The Trump attorney also took another swing at Andres, apparently alluding to the chef's comments last October calling Trump "a clever maniac."
"Mr. Andres, he’s made some very sharp comments about Mr. Trump," Woods noted. "Would we be in a position to say he’s breached the duty of good faith and fair dealing by making overly negative statements?"
Woods also that said some of the social media attention to Trump's comments was exaggerated and that Trump should not be responsible for that.
"He qualified his statement. He said many nice things about Hispanics," she insisted.
While Andres' side painted a gloomy picture of the restaurant's prospects, Woods said such judgments were speculative and the outcome of the presidential race could have led the eatery to be even more popular.
Maybe "if [Trump] gets elected president, he’ll attend that restaurant and people will go…We don’t know," she suggested.
Andres' lawyer said the chef was entitled to make a business judgment that the restaurant was no longer viable. Andres' company "was not required to go bankrupt in order to terminate the contract," Benitez said.
"This case is not about anyone's political views," Benitez argued. "Putting aside perhaps the players, this is a pretty straightforward, plain vanilla breach-of-contract case."
While Trump's legal team has referred to the inflammatory remarks as "political statements" about immigration policy, Benitez rejected that characterization.
"It may be nice to call them about federal immigration policy, but it wasn't about federal immigration policy, it was about Hispanic immigrants and he used terms that were very derogatory," the Andres lawyer said. "Hispanic organizations called for a boycott of everything Trump."
However, Woods noted that Andres' lawyers could have negotiated in the lease a "morality clause" that required good public behavior from both sides, but did not.
"There absolutely is a breed of provision called morality causes," Woods said. "They can, in fact, operate as gag orders. That is not in this contract and it's important that it's not in this contract....If they wanted a morality clause they could have put one in."
The hearing Wednesday was on a motion by Andres' side for a ruling that Trump did breach his duties under the contract. Di Toro gave no clear hints of which way she was leaning, but indicated she expects to make a decision in the next two weeks.
If the judge grants the motion, further proceedings would be held to determine what damages Andres' would be entitled to. If she rejects the motion, a trial is possible on who was at fault for the breach of contract and what damages should be assessed.
Trump also filed a parallel lawsuit against restaurateur and chef Geoffrey Zakarian, after he cited Trump's anti-immigrant remarks when bailing on plans to open a separate eatery at the same hotel.

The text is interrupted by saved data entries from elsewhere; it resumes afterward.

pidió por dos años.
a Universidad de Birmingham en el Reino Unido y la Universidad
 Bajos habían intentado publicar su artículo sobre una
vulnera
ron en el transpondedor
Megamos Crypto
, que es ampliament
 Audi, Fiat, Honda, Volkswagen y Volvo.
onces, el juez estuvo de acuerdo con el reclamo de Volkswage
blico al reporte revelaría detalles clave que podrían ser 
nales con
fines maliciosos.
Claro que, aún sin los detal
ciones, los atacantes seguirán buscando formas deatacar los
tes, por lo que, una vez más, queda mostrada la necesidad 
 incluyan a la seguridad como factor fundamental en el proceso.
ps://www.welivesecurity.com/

The suits are being handled by separate judges.
Neither Trump nor Andres was at the hearing Wednesday.
Technically, Trump, Andres and Zakarian are not parties to any of the suits, which name the businesses involved: Trump Old Post Office LLC, Andres' ThinkFoodGroup LLC and Topo Atrio LLC, and Zakarian's CZ-National LLC and BVS Acquisition, Co., LLC.
Di Toro was appointed to the bench by President Barack Obama in 2011.